Quickstart#
This page will guide you through getting setup and running with cuTile Python, including running a first example.
Prerequisites#
cuTile Python requires the following:
Linux x86_64, Linux aarch64 or Windows x86_64
A GPU with compute capability 10.x or 12.x
NVIDIA Driver r580 or later
CUDA Toolkit 13.1 or later
Python version 3.10, 3.11, 3.12 or 3.13
Installing cuTile Python#
With the prerequisites met, installing cuTile Python is a simple pip install:
pip install cuda-tile
Other Packages#
Some of the cuTile Python samples also use other Python packages.
The quickstart sample on this page uses cupy, which can be installed with:
pip install cupy-cuda13x
The cuTile Python samples in the samples/ directory also use pytest, torch, and numpy packages.
For PyTorch installation instructions, see https://pytorch.org/get-started/locally/.
Pytest and Numpy can be installed with:
pip install pytest numpy
Example Code#
The following example shows vector addition, a typical first kernel for CUDA, but uses cuTile for tile-based programming. This makes use of a 1-dimensional tile to add two 1-dimensional vectors.

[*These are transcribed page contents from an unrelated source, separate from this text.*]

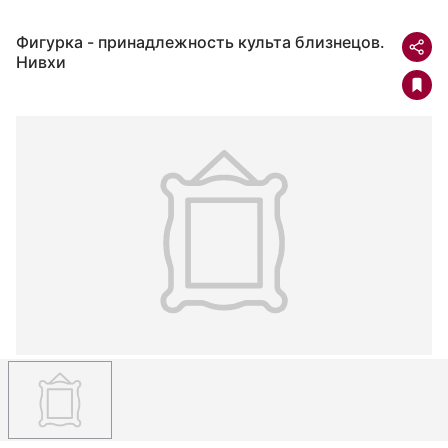
Фигурка - принадлежность культа близнецов.
Нивхи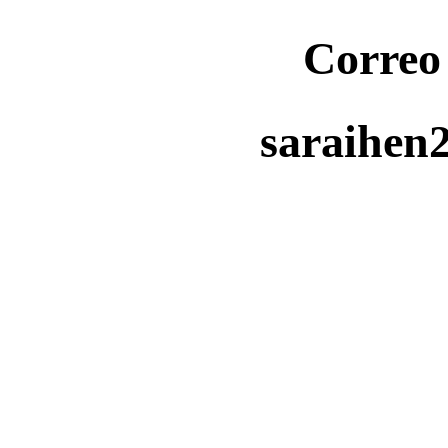
Correo
saraihen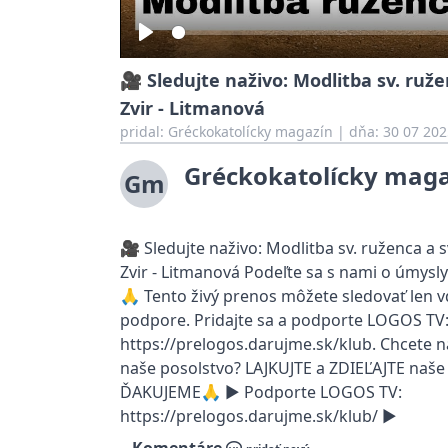
Play
🎥 Sledujte naživo: Modlitba sv. ruže
Zvir - Litmanová
pridal:
Gréckokatolícky magazín
|
dňa: 30 07 202
Gréckokatolícky mag
Gm
🎥 Sledujte naživo: Modlitba sv. ruženca a s
Zvir - Litmanová Podeľte sa s nami o úmysly
🙏 Tento živý prenos môžete sledovať len v
podpore. Pridajte sa a podporte LOGOS TV
https://prelogos.darujme.sk/klub. Chcete 
naše posolstvo? LAJKUJTE a ZDIEĽAJTE naše 
ĎAKUJEME🙏 ► Podporte LOGOS TV:
https://prelogos.darujme.sk/klub/ ►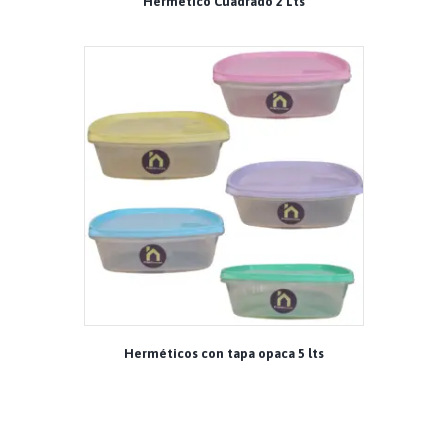
Hermético Cuadrado 2 Lts
Herméticos con tapa opaca 5 lts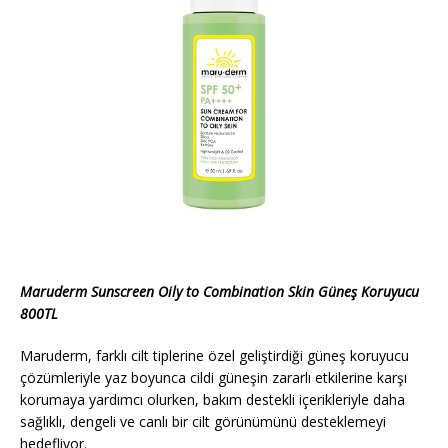
Maruderm Sunscreen Oily to Combination Skin Güneş Koruyucu
800TL
Maruderm, farklı cilt tiplerine özel geliştirdiği güneş koruyucu
çözümleriyle yaz boyunca cildi güneşin zararlı etkilerine karşı
korumaya yardımcı olurken, bakım destekli içerikleriyle daha
sağlıklı, dengeli ve canlı bir cilt görünümünü desteklemeyi
hedefliyor.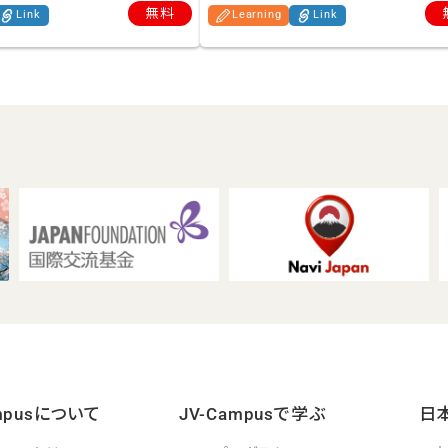
無料
Link
Learning
Link
ampusについて
JV-Campusで学ぶ
日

This example shows a structure common to cuTile kernels:
Load one or more tiles from GPU memory
Perform computation(s) on the tile(s), resulting in new tile(s)

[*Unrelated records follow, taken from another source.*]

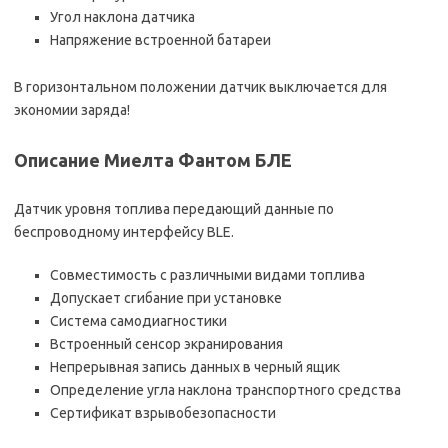
Угол наклона датчика
Напряжение встроенной батареи
В горизонтальном положении датчик выключается для
экономии заряда!
Описание Миелта Фантом БЛЕ
Датчик уровня топлива передающий данные по
беспроводному интерфейсу BLE.
Совместимость с различными видами топлива
Допускает сгибание при установке
Система самодиагностики
Встроенный сенсор экранирования
Непрерывная запись данных в черный ящик
Определение угла наклона транспортного средства
Сертификат взрывобезопасности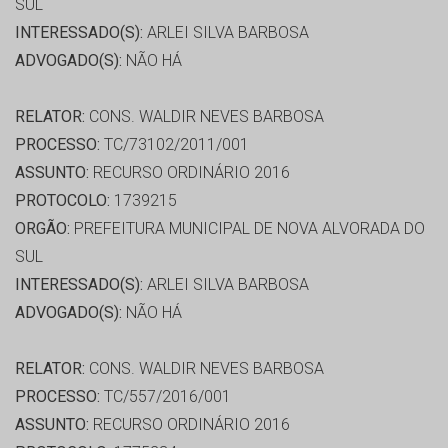
SUL
INTERESSADO(S):
ARLEI SILVA BARBOSA
ADVOGADO(S):
NÃO HÁ
RELATOR:
CONS. WALDIR NEVES BARBOSA
PROCESSO:
TC/73102/2011/001
ASSUNTO:
RECURSO ORDINÁRIO 2016
PROTOCOLO:
1739215
ORGÃO:
PREFEITURA MUNICIPAL DE NOVA ALVORADA DO
SUL
INTERESSADO(S):
ARLEI SILVA BARBOSA
ADVOGADO(S):
NÃO HÁ
RELATOR:
CONS. WALDIR NEVES BARBOSA
PROCESSO:
TC/557/2016/001
ASSUNTO:
RECURSO ORDINÁRIO 2016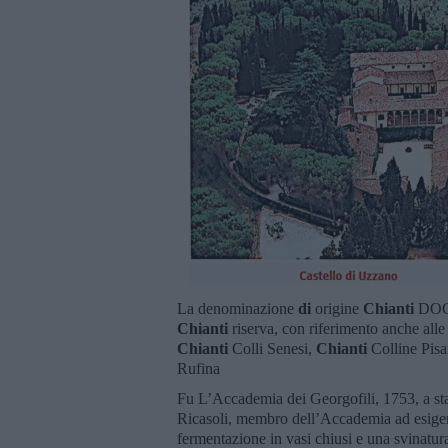
La denominazione
di
origine
Chianti
DOCG
Chianti
riserva, con riferimento anche alle
Chianti
Colli Senesi,
Chianti
Colline Pis
Rufina
Fu L’Accademia dei Georgofili, 1753, a stab
Ricasoli, membro dell’Accademia ad esigere, 
fermentazione in vasi chiusi e una svinatur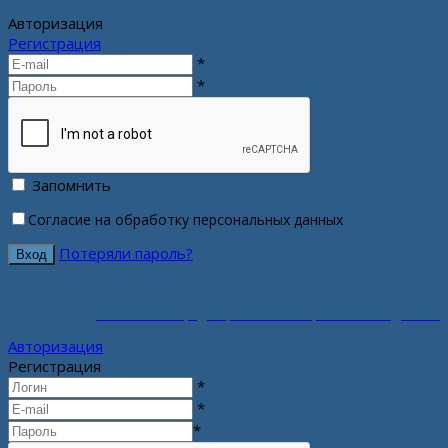
Авторизация
Регистрация
*
*
Запомнить
Согласие на обработку персональных данных
Потеряли пароль?
Политика конфиденциальности персональных данных
Авторизация
Регистрация
*
*
*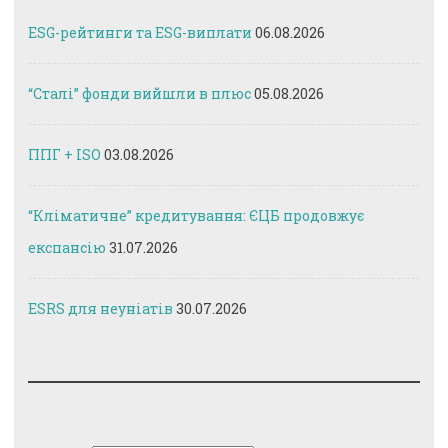
ESG-рейтинги та ESG-виплати
06.08.2026
“Сталі” фонди вийшли в плюс
05.08.2026
ППГ + ISO
03.08.2026
“Кліматичне” кредитування: ЄЦБ продовжує
експансію
31.07.2026
ESRS для неуніатів
30.07.2026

Write the resulting tile(s) out to GPU memory
In this case, the kernel loads tiles from two vectors, a and b. These loads create tiles called a_tile and b_tile. These tiles are added together to form a third tile, called result. In the last step, the kernel stores the result tile to the output vector c.
More samples can be found in the cuTile Python repository.

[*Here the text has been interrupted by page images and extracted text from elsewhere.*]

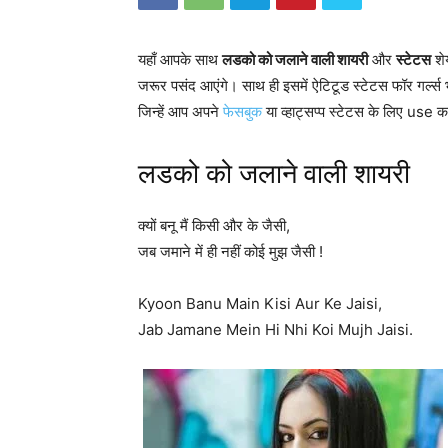
यहाँ आपके साथ
लडको को जलाने वाली शायरी
और
स्टेटस
शे
जरूर पसंद आएंगे। साथ ही इसमें ऐटिटूड स्टेटस फॉर गर्ल्स 
जिन्हें आप अपने
फेसबुक
या व्हाट्सप्प स्टेटस के लिए use 
लडको को जलाने वाली शायरी
क्यों बनू मैं किसी और के जैसी,
जब जमाने में ही नहीं कोई मुझ जैसी !
Kyoon Banu Main Kisi Aur Ke Jaisi,
Jab Jamane Mein Hi Nhi Koi Mujh Jaisi.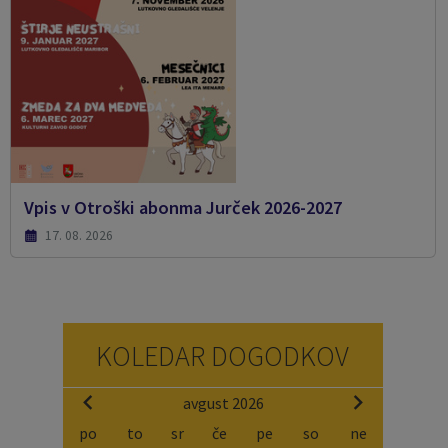
Vpis v Otroški abonma Jurček 2026-2027
17. 08. 2026
KOLEDAR DOGODKOV
avgust 2026
po
to
sr
če
pe
so
ne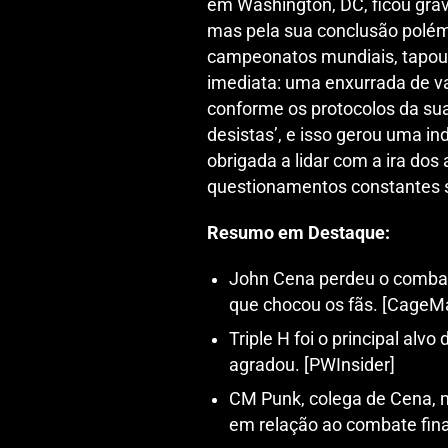
em Washington, DC, ficou gra
mas pela sua conclusão polémi
campeonatos mundiais, tapou a
imediata: uma enxurrada de va
conforme os protocolos da sua
desistas’, e isso gerou uma in
obrigada a lidar com a ira dos
questionamentos constantes s
Resumo em Destaque:
John Cena perdeu o combat
que chocou os fãs. [CageM
Triple H foi o principal alv
agradou. [PWInsider]
CM Punk, colega de Cena, m
em relação ao combate final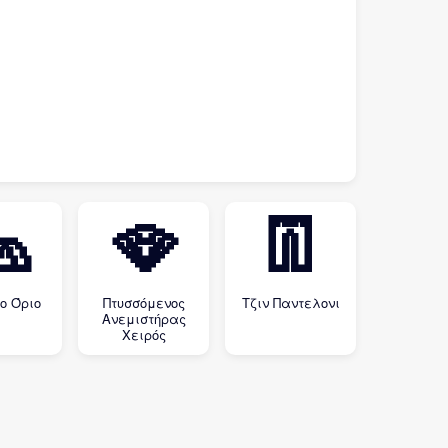

🪭
👖
ο Όριο
Πτυσσόμενος
Τζιν Παντελονι
Ανεμιστήρας
Χειρός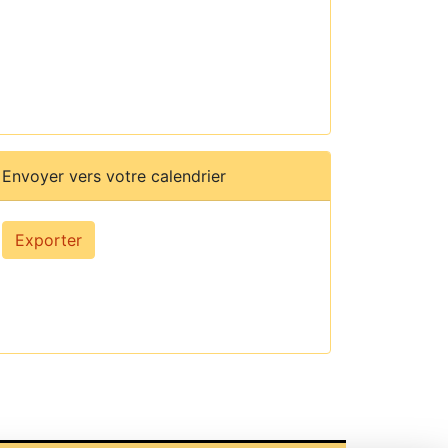
Envoyer vers votre calendrier
Exporter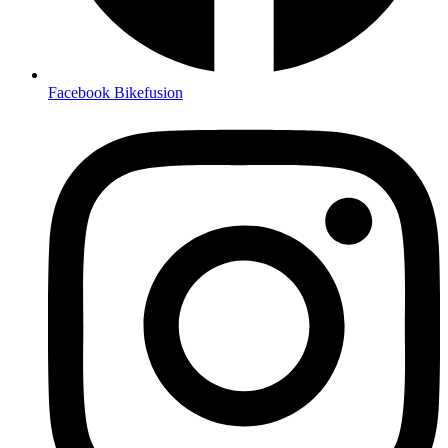
Facebook Bikefusion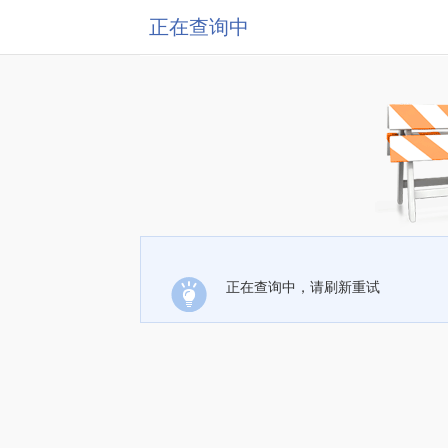
正在查询中
正在查询中，请刷新重试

# SPDX-FileCopyrightText: Copyright (c) <2025> NVIDIA CORPORATION & AFFILIATES. All rights reserved.
#
# SPDX-License-Identifier: Apache-2.0
"""
Example demonstrating simple vector addition.
Shows how to perform elementwise operations on vectors.
"""
import cupy as cp
import numpy as np
import cuda.tile as ct
@ct.kernel
def vector_add(a, b, c, tile_size: ct.Constant[int]):
# Get the 1D pid
pid = ct.bid(0)
# Load input tiles
a_tile = ct.load(a, index=(pid,), shape=(tile_size,))
b_tile = ct.load(b, index=(pid,), shape=(tile_size,))
# Perform elementwise addition
result = a_tile + b_tile
# Store result
ct.store(c, index=(pid, ), tile=result)
def test():
# Create input data
vector_size = 2**12
tile_size = 2**4
grid = (ct.cdiv(vector_size, tile_size), 1, 1)
a = cp.random.uniform(-1, 1, vector_size)
b = cp.random.uniform(-1, 1, vector_size)
c = cp.zeros_like(a)
# Launch kernel
ct.launch(cp.cuda.get_current_stream(),
grid, # 1D grid of processors
vector_add,
(a, b, c, tile_size))
# Copy to host only to compare
a_np = cp.asnumpy(a)
b_np = cp.asnumpy(b)
c_np = cp.asnumpy(c)
# Verify results
expected = a_np + b_np
np.testing.assert_array_almost_equal(c_np, expected)
print("✓ vector_add_example passed!")
if __name__ == "__main__":
test()
Run this from a command line as shown below. If everything has been setup correctly, the test will print that the example passed.
$ python3 samples/quickstart/VectorAdd_quickstart.py
✓ vector_add_example passed!
To run more of the cuTile Python examples, you can directly run the samples by invoking them in the same way as the quickstart example:
$ python3 samples/FFT.py
# output not shown
You can also use pytest to run all the samples:
$ pytest samples
========================= test session starts =========================
platform linux -- Python 3.12.3, pytest-9.0.1, pluggy-1.6.0
rootdir: /home/ascudiero/sw/cutile-python
configfile: pytest.ini
collected 6 items
samples/test_samples.py ...... [100%]
========================= 6 passed in 30.74s ==========================
Developer Tools#
NVIDIA Nsight Compute can profile cuTile Python kernels in the same way as SIMT CUDA kernels. With NVIDIA Nsight Compute installed, the quickstart vector addition kernel introduced here can be profiled using the following command to create a profile:
ncu -o VecAddProfile --set detailed python3 VectorAdd_quickstart.py
This profile can then be loaded in a graphical instance of Nsight Compute and the kernel vector_add selected to see statistics about the kernel.
Note
Capturing detailed statistics for cuTile Python kernels requires running on NVIDIA Driver r590 or later.